## OBJECTIVE
Rewrite the records between the lines holding "pose: elev=67.7 azim=110.5" and "Dot at: (204, 250)", inclusive, leaving out the pictures and changing only the answer coordinates for where the dot lands in the second view, each multiplied by 1.25 and rounded to a whole number with halves going up. Every other number stays as it is.

## DATA FOR PROCESSING
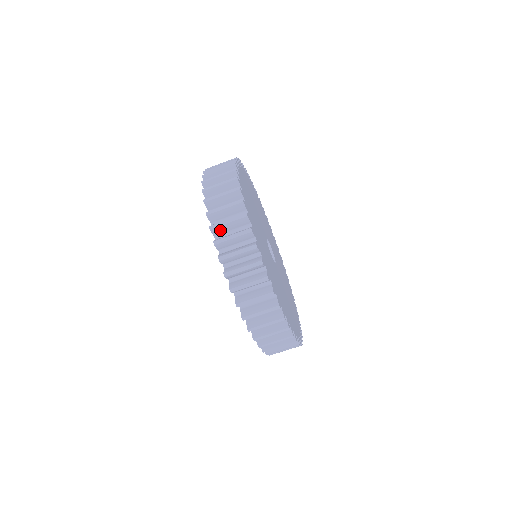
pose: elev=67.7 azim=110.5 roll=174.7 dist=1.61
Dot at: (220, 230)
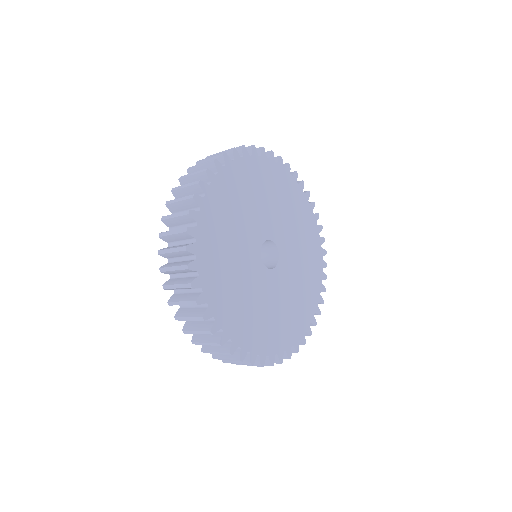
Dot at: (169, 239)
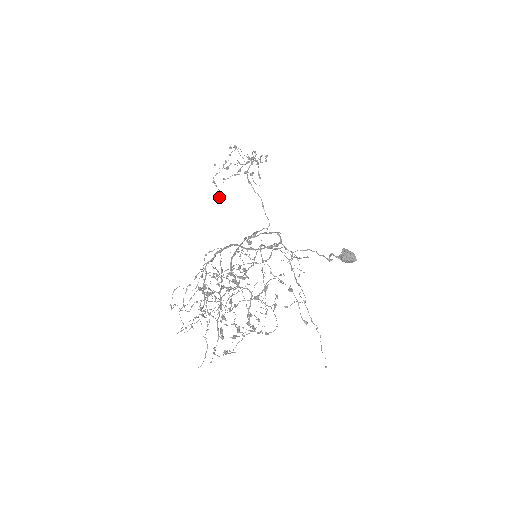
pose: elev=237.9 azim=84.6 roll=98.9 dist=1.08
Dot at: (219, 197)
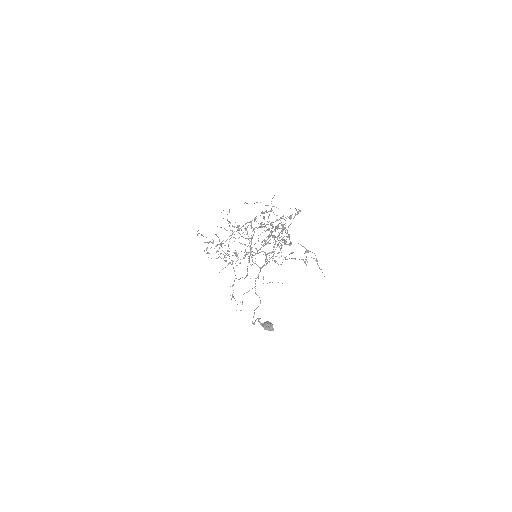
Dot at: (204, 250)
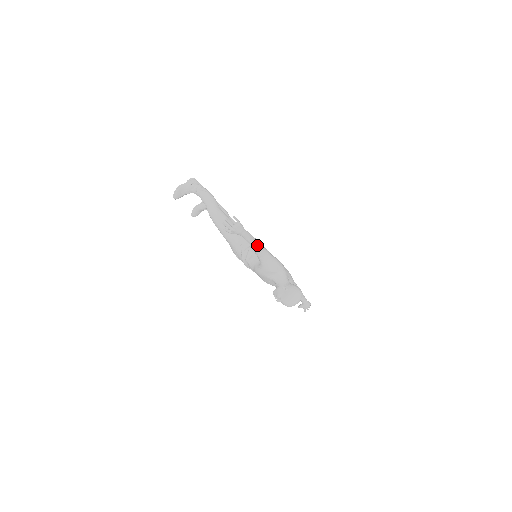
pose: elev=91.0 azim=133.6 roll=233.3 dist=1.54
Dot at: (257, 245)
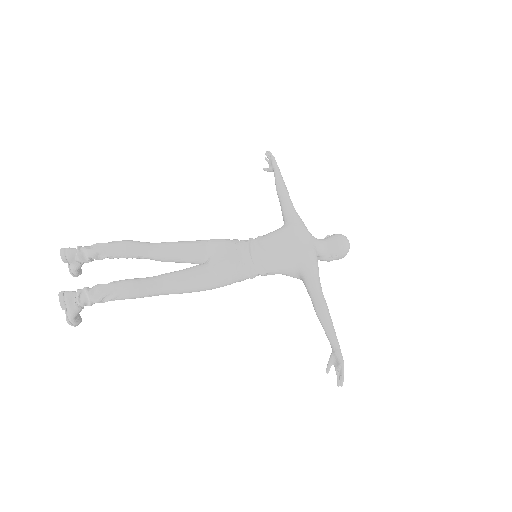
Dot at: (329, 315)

--

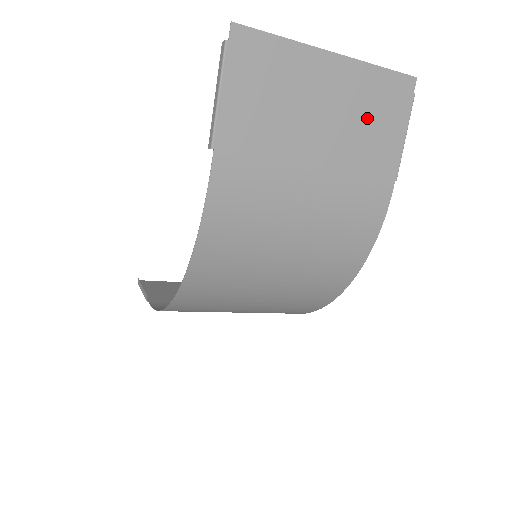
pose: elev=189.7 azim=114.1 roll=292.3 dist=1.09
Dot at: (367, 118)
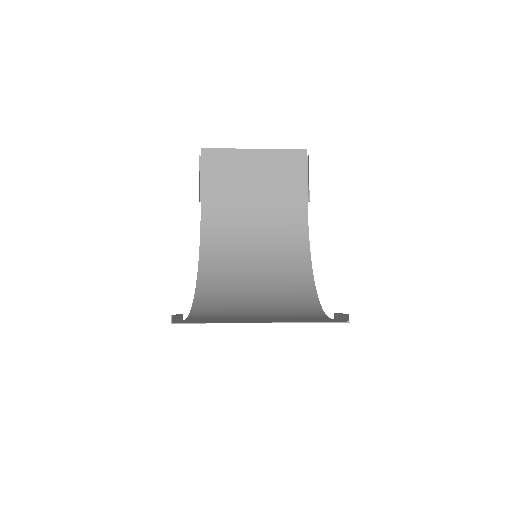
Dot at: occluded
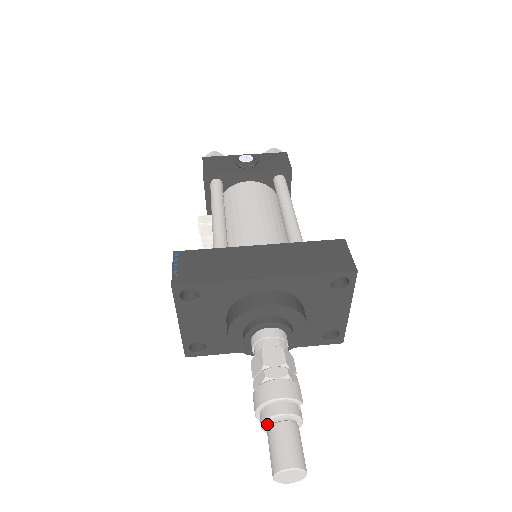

## FINISHED ANSWER
pose: elev=67.7 azim=110.5 roll=174.7 dist=1.61
Dot at: (220, 230)
Dot at: (211, 299)
pose: elev=237.9 azim=84.6 roll=98.9 dist=1.08
Dot at: (219, 197)
Dot at: (255, 313)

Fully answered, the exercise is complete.